Il parcourt aussi bien Paris que sa périphérie, captant la vie qui en émane. Les nombreuses images des zoniers, ces habitants des bidonvilles qui étendent un peu plus la frontière de Paris. Pris entre la révolution industrielle et les grands travaux du Second Empire, ils tentent de se loger, repoussés dans les faubourgs par ceux qui viennent travailler à la ville. Ils vivent alors dans la « zone » souvent du métier de chiffonnier, qui consiste à revendre les déchets : que ce soit du papier, du métal ou du tissu. L’album qu’en dresse Eugène Atget circonscrit Paris, en passant notamment par la Poterne des Peupliers au sud ou la porte de Montreuil à l’est qui apparaissent comme des non lieux, des terrains vagues.
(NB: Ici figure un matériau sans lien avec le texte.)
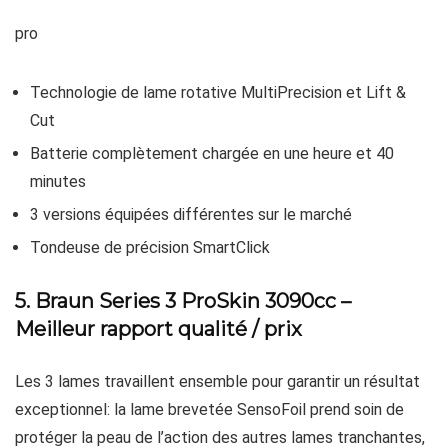
pro
Technologie de lame rotative MultiPrecision et Lift &
Cut
Batterie complètement chargée en une heure et 40
minutes
3 versions équipées différentes sur le marché
Tondeuse de précision SmartClick
5. Braun Series 3 ProSkin 3090cc –
Meilleur rapport qualité / prix
Les 3 lames travaillent ensemble pour garantir un résultat
exceptionnel: la lame brevetée SensoFoil prend soin de
protéger la peau de l’action des autres lames tranchantes,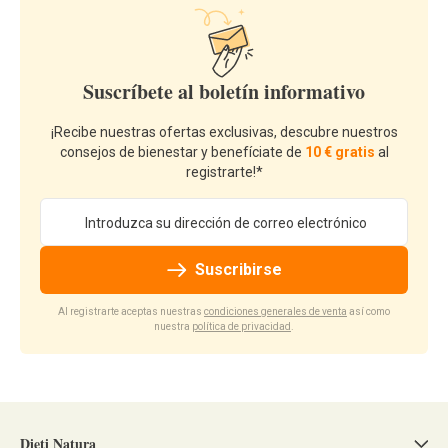
Suscríbete al boletín informativo
¡Recibe nuestras ofertas exclusivas, descubre nuestros
consejos de bienestar y benefíciate de
10 € gratis
al
registrarte!*
Dirección de email
Suscribirse
Al registrarte aceptas nuestras
condiciones generales de venta
así como
nuestra
política de privacidad
.
Dieti Natura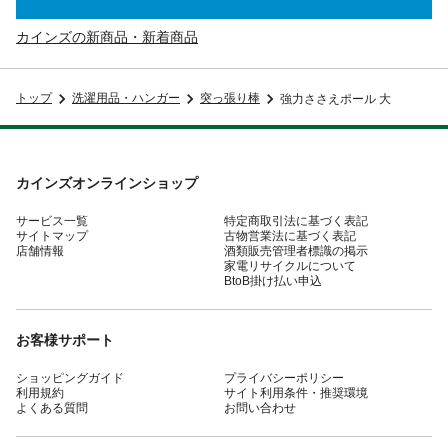
カインズの新商品・新着商品
トップ
洗濯用品・ハンガー
突っ張り棒
強力ささえポール 大
カインズオンラインショップ
サービス一覧
特定商取引法に基づく表記
サイトマップ
古物営業法に基づく表記
店舗情報
酒類販売管理者標識の掲示
家電リサイクルについて
BtoB掛け払い申込
お客様サポート
ショッピングガイド
プライバシーポリシー
利用規約
サイト利用条件・推奨環境
よくある質問
お問い合わせ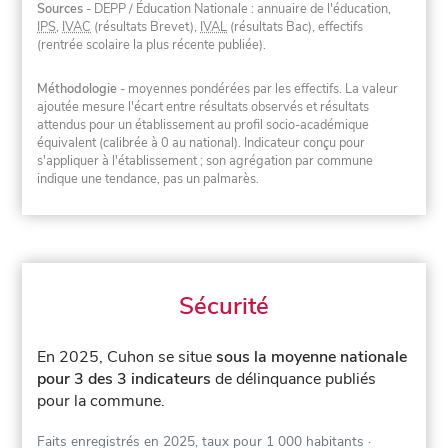
Sources
- DEPP / Éducation Nationale : annuaire de l'éducation,
IPS
,
IVAC
(résultats Brevet),
IVAL
(résultats Bac), effectifs
(rentrée scolaire la plus récente publiée).
Méthodologie
- moyennes pondérées par les effectifs. La valeur
ajoutée mesure l'écart entre résultats observés et résultats
attendus pour un établissement au profil socio-académique
équivalent (calibrée à 0 au national). Indicateur conçu pour
s'appliquer à l'établissement ; son agrégation par commune
indique une tendance, pas un palmarès.
Sécurité
En 2025, Cuhon se situe
sous la moyenne nationale
pour 3 des 3 indicateurs
de délinquance publiés
pour la commune.
Faits enregistrés en 2025, taux pour 1 000 habitants
·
Il révèle aussi des zones insalubres intra-muros, comme la Butte-aux-Cailles ou la Cité Valmy. Il était simplement intéressé par les parisiens, les commerçants, les vendeurs, les chiffonniers, les prostituées et les vagabonds. Il y a à cette époque un grand nombre de personnes qui vit et qui mendie dans les rues et bidonvilles situés en périphérie de la grande ville. Ses photos sont très honnêtes et empathiques même s’il y a un côté un peu voyeur parfois.